Hotspots of different sports are located in different parts of Metropolitan area

Most sports and exercising tweets are located on the peninsula of Helsinki. Other hotspots are neighbourhoods of Tapiola, Leppävaara and Tikkurila. However, when the tweets are aggregated to the postal code areas and divided by population, their distribution becomes quite even.

From the socio-economic parameters chosen for the study, the best estimates for tweets per population were the number of sports facilities in the area, the employment rate and the share of children in the postal code area. The number of sports facilities per person and employment rate affect the number of tweets positively as the percentage of children affect it negatively. These three variables combined explain 38% of the variation of the number of tweets per person.

Tweets about different types of sports provide interesting details. 20% of the tweets were caught by general sports keywords such as sport, workout, sweat, etc. Followed by this were tweets related to running and third came the walking-related tweets. Percentage of tweets related to football, ice hockey and floorball appears to be higher when compared to the percentage of those who actually physically participate in these sports as reported by the National sport survey. This may be because these sports are popular spectator sports, hence more people engage online. Swimming and skiing, on the other hand, have more physical participations compared to the amount of tweets.

The different types of sports are distributed differently in the Metropolitan Area. Many sports are clustered to the center of Helsinki and to other residential and sports facilities hotspots.

For some of the sports, like skiing and racket sports, tweets are more concentrated around the respective sporting facilities. Most skiing tweets can be found in the neighbourhoods of Olari, Paloheinä, Leppävaara and Hakunila which maintain good skiing tracks. Racket sports tweets (including tennis, badminton, squash and table tennis) have hotspots in Smash center Myllypuro and Tali tennis center. Water sports tweets (kayaking, rowing and sailing) are distributed evenly along the coast and there is a hotspot in a lake in Nuuksio.


In this study, new information was revealed about the potential factors affecting the number of sports tweets and their distribution in the Helsinki Metropolitan area. Sports tweets are distributed in a similar manner as the population. More sports tweets are likely found where there are more sports facilities per person.

Some sports are over-represented and some others are under-represented in the tweets compared to the number of hobbyists that actually play the sports. Factors that affect the representation on Twitter are the trendiness of the sport, its popularity as a spectator sport, and the age of the hobbyist and their activeness on Twitter. For some types of sports, the tweets distribution correspond to the facilities distribution. For example running and walking are easy to do anywhere but skiers often want a maintained skiing track and racket players prefer a hall with respective courts.

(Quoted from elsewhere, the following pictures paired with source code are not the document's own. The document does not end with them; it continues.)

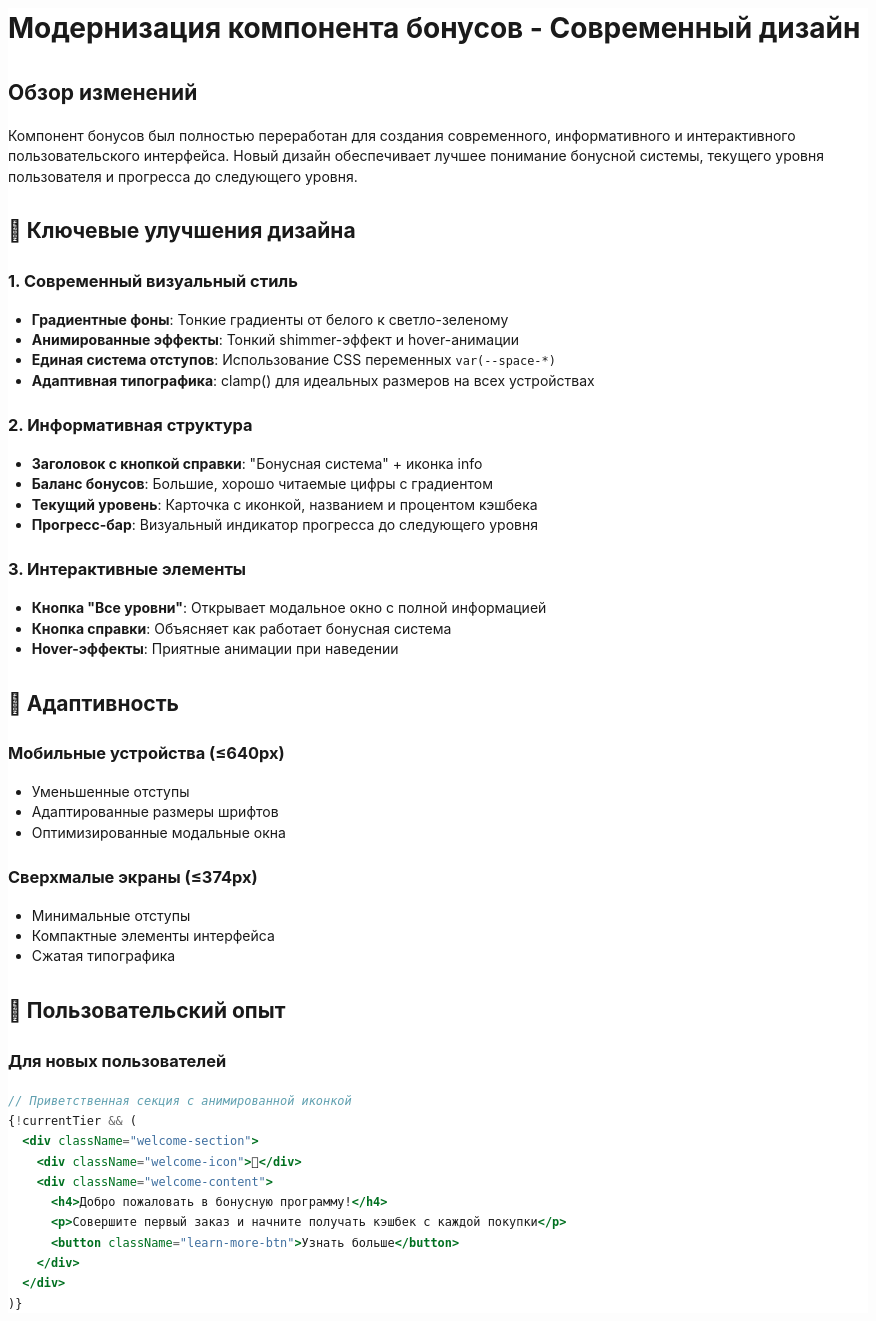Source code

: # Модернизация компонента бонусов - Современный дизайн

## Обзор изменений

Компонент бонусов был полностью переработан для создания современного, информативного и интерактивного пользовательского интерфейса. Новый дизайн обеспечивает лучшее понимание бонусной системы, текущего уровня пользователя и прогресса до следующего уровня.

## 🎨 Ключевые улучшения дизайна

### 1. Современный визуальный стиль
- **Градиентные фоны**: Тонкие градиенты от белого к светло-зеленому
- **Анимированные эффекты**: Тонкий shimmer-эффект и hover-анимации
- **Единая система отступов**: Использование CSS переменных `var(--space-*)`
- **Адаптивная типографика**: clamp() для идеальных размеров на всех устройствах

### 2. Информативная структура
- **Заголовок с кнопкой справки**: "Бонусная система" + иконка info
- **Баланс бонусов**: Большие, хорошо читаемые цифры с градиентом
- **Текущий уровень**: Карточка с иконкой, названием и процентом кэшбека
- **Прогресс-бар**: Визуальный индикатор прогресса до следующего уровня

### 3. Интерактивные элементы
- **Кнопка "Все уровни"**: Открывает модальное окно с полной информацией
- **Кнопка справки**: Объясняет как работает бонусная система
- **Hover-эффекты**: Приятные анимации при наведении

## 📱 Адаптивность

### Мобильные устройства (≤640px)
- Уменьшенные отступы
- Адаптированные размеры шрифтов
- Оптимизированные модальные окна

### Сверхмалые экраны (≤374px)
- Минимальные отступы
- Компактные элементы интерфейса
- Сжатая типографика

## 🎯 Пользовательский опыт

### Для новых пользователей
```jsx
// Приветственная секция с анимированной иконкой
{!currentTier && (
  <div className="welcome-section">
    <div className="welcome-icon">🎉</div>
    <div className="welcome-content">
      <h4>Добро пожаловать в бонусную программу!</h4>
      <p>Совершите первый заказ и начните получать кэшбек с каждой покупки</p>
      <button className="learn-more-btn">Узнать больше</button>
    </div>
  </div>
)}
```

The MSc thesis was conducted within the YLLI-project (Equality in suburban physical activity environments / Yhdenvertainen liikunnallinen lähiö) that studies active lifestyles, sports activities and residents’ equal possibilities to access sport facilities and physical activity environments in Finnish suburbans. The project combines researchers from the research group Digital Geography Lab and Geography of Well-being and Education from the University of Helsinki, and researchers from the Social Sciences of Sport, University of Jyväskylä. The Digital Geography Lab is an interdisciplinary research team focusing on spatial Big Data analytics for fair and sustainable societies.